| EXERCISE GOAL |
Can you render the lines below as a numbered list, with blank lines left out, beginning at the line that contains "for reference: 8h35" and stopping after the line that contains "Time shown: 2h35"?

| GIVEN DATA |

--- Begin ---

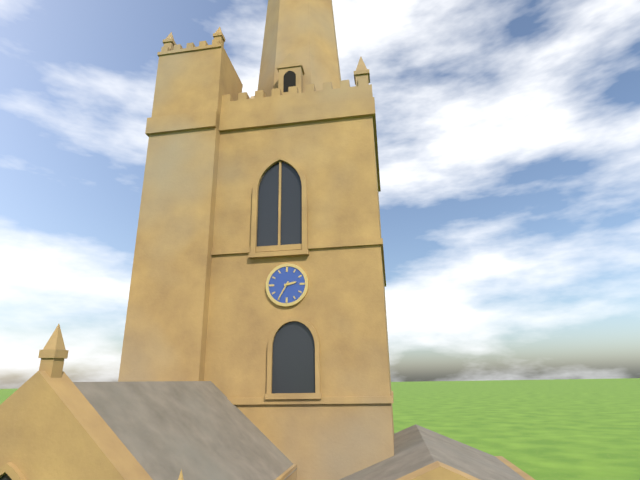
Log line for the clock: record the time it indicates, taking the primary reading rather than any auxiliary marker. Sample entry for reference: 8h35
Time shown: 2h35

--- End ---
--- Begin ---

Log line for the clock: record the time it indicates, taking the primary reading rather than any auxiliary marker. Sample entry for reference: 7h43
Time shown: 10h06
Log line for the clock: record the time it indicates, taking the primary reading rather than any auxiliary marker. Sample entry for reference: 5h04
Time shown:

--- End ---

| RESULT OF THE TASK |
1. Log line for the clock: record the time it indicates, taking the primary reading rather than any auxiliary marker. Sample entry for reference: 8h35
2. Time shown: 2h35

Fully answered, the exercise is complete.